For Rachel Jenkins, 48, and her family, living together in the West Midlands hasn't yet been quite as cost effective as they would have hoped, but they're still more than happy with the arrangement. Rachel lives with her partner Jack, 50, son Daniel 25, and 85-year-old mother Joan. But to give each generation their own independence, Rachel and Jack have spent the last few years carefully adapting their house to create separate living spaces.

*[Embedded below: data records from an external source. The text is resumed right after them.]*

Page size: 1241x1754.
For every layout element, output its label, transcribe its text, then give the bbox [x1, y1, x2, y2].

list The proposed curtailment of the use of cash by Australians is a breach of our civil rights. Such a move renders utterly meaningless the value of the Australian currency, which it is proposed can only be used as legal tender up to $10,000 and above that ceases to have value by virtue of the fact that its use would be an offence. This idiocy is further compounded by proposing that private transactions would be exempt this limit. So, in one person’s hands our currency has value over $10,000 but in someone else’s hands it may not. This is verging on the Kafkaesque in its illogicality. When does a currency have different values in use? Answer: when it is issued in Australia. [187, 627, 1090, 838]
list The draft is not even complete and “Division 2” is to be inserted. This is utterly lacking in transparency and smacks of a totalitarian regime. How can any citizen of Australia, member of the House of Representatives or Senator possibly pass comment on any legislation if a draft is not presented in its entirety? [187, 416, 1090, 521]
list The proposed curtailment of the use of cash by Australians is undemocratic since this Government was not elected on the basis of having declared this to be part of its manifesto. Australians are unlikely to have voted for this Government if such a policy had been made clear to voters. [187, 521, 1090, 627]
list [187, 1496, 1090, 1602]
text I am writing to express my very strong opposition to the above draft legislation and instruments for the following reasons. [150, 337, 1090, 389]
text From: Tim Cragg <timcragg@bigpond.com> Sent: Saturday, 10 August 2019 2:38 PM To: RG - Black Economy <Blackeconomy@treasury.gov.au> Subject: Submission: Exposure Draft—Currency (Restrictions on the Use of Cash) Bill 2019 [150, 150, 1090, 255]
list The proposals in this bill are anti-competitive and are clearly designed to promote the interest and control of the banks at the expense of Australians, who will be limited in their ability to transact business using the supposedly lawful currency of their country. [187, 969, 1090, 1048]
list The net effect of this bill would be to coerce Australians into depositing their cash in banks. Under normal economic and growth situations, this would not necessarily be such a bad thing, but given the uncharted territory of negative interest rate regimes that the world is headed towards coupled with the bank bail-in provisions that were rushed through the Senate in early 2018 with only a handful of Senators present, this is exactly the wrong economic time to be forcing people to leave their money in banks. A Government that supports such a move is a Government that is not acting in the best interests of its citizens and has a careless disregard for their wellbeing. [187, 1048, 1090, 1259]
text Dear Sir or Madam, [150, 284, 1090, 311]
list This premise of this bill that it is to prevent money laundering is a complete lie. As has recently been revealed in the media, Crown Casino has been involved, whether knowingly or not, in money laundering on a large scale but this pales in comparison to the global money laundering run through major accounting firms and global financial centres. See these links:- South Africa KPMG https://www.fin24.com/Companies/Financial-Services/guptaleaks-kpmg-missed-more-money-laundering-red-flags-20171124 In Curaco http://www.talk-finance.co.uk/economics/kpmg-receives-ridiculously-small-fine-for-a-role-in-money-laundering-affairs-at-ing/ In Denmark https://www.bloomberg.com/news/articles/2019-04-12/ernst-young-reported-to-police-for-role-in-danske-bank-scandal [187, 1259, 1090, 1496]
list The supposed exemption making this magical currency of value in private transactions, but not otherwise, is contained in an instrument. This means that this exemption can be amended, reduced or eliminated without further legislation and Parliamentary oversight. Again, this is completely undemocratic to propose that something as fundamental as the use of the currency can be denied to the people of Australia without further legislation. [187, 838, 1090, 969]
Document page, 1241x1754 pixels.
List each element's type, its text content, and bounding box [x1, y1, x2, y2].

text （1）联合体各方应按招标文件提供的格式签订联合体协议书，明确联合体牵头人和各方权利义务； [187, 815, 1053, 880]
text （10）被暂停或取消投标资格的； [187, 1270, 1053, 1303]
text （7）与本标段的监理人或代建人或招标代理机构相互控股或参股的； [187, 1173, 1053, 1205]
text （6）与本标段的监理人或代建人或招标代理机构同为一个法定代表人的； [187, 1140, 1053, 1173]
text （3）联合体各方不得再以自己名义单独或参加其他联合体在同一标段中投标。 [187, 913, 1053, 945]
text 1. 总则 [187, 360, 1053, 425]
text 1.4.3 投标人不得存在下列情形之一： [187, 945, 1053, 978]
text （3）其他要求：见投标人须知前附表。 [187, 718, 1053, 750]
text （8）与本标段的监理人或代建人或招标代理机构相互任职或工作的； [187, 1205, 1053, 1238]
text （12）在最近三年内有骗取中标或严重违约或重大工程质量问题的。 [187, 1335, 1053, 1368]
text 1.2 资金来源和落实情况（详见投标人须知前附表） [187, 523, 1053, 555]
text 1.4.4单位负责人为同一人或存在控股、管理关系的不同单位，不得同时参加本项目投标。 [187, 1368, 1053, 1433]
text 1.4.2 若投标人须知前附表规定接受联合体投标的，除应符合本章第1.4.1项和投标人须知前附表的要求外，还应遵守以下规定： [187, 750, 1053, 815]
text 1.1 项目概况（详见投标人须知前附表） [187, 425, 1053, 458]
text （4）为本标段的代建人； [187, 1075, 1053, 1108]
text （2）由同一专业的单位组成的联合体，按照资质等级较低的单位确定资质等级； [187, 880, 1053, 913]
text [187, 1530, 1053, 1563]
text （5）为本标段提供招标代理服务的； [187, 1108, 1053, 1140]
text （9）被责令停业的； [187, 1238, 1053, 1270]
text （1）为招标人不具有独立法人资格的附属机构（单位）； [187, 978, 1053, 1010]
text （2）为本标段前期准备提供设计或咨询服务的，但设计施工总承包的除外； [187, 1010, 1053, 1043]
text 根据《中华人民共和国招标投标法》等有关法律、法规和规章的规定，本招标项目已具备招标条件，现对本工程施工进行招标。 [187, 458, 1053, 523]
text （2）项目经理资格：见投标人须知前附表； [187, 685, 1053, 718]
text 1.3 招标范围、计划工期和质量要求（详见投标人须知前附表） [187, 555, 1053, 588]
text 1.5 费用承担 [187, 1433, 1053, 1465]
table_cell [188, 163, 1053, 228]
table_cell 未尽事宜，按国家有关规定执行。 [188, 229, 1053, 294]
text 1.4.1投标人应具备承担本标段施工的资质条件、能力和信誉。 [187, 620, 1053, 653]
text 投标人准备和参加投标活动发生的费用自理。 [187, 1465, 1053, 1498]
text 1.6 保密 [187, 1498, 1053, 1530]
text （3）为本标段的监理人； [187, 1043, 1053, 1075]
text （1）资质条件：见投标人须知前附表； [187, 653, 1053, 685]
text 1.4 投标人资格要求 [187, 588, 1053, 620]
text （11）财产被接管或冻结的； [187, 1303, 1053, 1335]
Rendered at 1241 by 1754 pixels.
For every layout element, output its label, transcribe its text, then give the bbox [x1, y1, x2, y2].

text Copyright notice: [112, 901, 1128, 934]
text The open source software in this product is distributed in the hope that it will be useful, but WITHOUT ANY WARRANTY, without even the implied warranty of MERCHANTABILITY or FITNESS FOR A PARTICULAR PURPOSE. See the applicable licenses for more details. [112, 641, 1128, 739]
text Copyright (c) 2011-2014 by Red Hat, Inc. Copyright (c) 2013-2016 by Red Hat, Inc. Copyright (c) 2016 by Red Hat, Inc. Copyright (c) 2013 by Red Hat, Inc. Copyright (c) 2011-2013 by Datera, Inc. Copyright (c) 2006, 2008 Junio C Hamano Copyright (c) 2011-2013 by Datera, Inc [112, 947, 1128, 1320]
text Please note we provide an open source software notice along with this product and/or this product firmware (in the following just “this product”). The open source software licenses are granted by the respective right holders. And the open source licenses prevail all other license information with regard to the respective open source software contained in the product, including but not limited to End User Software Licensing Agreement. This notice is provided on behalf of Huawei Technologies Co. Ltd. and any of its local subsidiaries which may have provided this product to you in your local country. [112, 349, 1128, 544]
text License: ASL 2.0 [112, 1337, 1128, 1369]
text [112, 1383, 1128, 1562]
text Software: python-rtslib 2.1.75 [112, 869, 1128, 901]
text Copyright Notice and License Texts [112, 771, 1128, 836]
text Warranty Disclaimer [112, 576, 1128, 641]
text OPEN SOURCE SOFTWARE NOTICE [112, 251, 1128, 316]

Rachel says: "Rather than save money, it has cost us quite a bit in renovations and bills. The only money we've saved so far is on the TV licence, which we get for free because my mum is over 75." She adds: "We moved her in this year from her home in London so it's easier for me to care for her here. We have divided the house up so that mum has her own little kitchen, bathroom and bedroom and a separate front door.

"Our son is in the double garage, which we converted into a studio with a lounge and kitchen area. We had to do it because he couldn't afford to pay rent. But we are happy because we love having him around. Both my mum and son sort themselves out with their cooking. She pays for her own food but our son can't afford to at the moment."

Rachel is pleased with the way things have turned out. She says: "Some friends warned us not to do it because when they did it it caused friction and didn't work for them. But if you decide to make the best of it, it can work. It has worked out for us."